[FFmpeg-devel] Memory leak using bitstream filters with shared libs

Uoti Urpala uoti.urpala
Sun Mar 9 21:16:11 CET 2008


On Sun, 2008-03-09 at 19:30 +0000, M?ns Rullg?rd wrote:
> Uoti Urpala <uoti.urpala at pp1.inet.fi> writes:
> 
> > On Sun, 2008-03-09 at 18:35 +0000, M?ns Rullg?rd wrote:
> >> Why can't the code that takes the address of a function get it from
> >> the GOT instead of returning the address of the PLT entry?  The only
> >> requirement for this to work would be forcing any functions whose
> >> addresses are taken to be resolved at load time.  There is no need for
> >> modifying code areas at runtime at all.
> >
> > That IS what happens in PIC code.
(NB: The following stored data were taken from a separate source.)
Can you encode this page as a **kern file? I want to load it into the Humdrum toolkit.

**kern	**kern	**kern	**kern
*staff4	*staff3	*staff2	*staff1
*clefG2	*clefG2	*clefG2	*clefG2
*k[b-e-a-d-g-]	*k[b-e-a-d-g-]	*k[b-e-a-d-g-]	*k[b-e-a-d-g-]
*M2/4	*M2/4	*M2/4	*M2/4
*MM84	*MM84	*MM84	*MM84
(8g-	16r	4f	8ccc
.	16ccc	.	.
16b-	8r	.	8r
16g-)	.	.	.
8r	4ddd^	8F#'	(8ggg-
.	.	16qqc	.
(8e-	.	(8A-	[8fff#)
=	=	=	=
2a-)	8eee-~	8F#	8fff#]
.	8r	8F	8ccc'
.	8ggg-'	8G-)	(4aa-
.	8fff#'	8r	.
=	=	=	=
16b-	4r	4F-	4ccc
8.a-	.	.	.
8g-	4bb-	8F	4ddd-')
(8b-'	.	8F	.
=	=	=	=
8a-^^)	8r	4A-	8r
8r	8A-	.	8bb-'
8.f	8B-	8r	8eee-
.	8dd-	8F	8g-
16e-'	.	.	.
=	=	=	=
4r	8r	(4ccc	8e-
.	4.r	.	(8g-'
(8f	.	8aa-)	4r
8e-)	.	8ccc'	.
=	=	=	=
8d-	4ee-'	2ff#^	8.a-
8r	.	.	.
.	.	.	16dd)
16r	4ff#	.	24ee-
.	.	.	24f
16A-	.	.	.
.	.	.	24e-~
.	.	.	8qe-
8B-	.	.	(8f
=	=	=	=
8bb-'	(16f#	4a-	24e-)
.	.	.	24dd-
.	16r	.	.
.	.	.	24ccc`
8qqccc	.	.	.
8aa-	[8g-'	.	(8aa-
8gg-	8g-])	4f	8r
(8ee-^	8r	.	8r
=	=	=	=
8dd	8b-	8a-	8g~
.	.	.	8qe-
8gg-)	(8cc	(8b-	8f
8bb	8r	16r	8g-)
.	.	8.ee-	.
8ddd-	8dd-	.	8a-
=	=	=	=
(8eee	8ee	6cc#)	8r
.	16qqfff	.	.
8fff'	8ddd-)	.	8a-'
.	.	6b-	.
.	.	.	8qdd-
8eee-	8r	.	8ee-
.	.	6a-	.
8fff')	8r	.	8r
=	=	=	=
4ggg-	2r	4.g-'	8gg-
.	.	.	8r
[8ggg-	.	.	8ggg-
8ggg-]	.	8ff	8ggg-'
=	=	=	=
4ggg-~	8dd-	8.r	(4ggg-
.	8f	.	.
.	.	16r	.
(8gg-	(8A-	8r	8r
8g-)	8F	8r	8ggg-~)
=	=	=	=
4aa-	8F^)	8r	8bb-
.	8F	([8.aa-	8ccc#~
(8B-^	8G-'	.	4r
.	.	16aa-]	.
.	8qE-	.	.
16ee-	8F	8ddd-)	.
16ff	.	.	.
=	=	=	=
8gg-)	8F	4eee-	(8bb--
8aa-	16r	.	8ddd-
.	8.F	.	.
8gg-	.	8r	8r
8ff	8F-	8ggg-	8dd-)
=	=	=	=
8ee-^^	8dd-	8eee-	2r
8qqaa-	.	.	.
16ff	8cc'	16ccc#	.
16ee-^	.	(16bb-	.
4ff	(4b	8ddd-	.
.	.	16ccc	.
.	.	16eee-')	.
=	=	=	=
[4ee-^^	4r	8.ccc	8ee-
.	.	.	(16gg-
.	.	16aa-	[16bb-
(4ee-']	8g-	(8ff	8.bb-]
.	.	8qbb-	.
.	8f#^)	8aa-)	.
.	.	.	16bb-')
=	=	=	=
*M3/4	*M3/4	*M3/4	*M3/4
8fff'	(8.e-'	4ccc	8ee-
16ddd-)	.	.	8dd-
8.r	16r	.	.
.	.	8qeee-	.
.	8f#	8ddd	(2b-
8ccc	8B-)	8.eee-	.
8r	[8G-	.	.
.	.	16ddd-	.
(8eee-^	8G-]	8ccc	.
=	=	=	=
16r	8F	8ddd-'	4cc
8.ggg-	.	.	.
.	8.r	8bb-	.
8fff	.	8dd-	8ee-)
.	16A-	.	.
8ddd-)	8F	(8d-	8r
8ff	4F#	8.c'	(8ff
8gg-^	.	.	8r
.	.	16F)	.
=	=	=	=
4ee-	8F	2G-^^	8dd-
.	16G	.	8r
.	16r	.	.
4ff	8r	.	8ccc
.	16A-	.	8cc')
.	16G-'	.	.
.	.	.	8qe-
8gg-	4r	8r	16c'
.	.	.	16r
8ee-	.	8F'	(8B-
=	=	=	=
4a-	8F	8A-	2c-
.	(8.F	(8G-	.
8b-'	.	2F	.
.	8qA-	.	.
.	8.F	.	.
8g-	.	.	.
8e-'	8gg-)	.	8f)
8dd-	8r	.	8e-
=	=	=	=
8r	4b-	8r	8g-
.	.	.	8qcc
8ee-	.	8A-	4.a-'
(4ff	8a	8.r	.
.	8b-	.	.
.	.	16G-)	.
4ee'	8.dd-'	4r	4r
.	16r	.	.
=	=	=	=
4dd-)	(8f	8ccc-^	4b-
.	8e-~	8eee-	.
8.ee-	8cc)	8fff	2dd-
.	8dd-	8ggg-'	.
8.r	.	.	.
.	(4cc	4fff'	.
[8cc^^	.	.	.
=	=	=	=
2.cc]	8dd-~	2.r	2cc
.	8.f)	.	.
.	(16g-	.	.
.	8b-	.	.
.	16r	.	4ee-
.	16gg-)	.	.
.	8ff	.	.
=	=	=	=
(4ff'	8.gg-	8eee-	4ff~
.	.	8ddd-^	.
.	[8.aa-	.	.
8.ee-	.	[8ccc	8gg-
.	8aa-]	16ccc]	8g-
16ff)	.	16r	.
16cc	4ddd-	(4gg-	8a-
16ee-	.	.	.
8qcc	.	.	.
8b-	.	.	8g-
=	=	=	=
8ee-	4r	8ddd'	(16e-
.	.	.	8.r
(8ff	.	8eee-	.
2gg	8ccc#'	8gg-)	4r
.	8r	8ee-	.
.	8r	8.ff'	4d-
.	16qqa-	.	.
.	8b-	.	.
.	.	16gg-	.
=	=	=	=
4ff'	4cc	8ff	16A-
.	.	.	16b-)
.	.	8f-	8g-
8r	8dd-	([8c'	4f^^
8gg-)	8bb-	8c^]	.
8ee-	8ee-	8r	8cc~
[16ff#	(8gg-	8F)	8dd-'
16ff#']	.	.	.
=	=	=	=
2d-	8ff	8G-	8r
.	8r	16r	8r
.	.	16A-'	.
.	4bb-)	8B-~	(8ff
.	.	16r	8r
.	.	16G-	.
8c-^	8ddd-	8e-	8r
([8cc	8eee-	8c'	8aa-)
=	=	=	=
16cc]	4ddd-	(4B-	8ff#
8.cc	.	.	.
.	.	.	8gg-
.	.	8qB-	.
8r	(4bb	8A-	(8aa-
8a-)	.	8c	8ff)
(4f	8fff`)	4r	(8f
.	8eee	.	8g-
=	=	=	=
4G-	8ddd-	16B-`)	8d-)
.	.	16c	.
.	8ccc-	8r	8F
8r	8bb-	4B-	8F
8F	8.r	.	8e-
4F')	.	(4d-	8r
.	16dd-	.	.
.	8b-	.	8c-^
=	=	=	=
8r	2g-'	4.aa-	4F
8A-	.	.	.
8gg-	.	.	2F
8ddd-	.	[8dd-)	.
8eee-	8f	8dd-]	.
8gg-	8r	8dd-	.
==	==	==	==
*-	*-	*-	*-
The issue that started this thread
> > happened because there was non-PIC code using the address in the
> > process. I already explained in reply to your earlier mail that the code
> > generated for ffmpeg.c ("movq   $0x4038a0,0x48(%rsp)") writes a direct
> > value that is included in the assembler instruction itself. You need to
> > use -fPIC if you want the compiler to generate extra indirection through
> > the GOT.
> 
> So you're basically saying that calling PIC code from non-PIC code
> doesn't work reliably, and that you're fine with that?

No. Everything works reliably as long as you don't use -Bsymbolic. Even
if you do use -Bsymbolic calling still works reliably. What -Bsymbolic
makes unreliable is the addresses of objects defined in the library. For
functions code inside the library will see the address of the main
function while code outside the library may see an address in the PLT.
For other variables code inside the library will see the address of the
original variable whereas code outside may see a copy relocation. The
addresses outside can be the same if there is no non-PIC code that
references the symbol.

So basically IF you use -Bsymbolic AND do not compile the main program
with -fPIC then you can only rely on symbols defined in the library to
refer to similarly behaving objects inside and outside, not necessarily
to refer to the same object at the same address.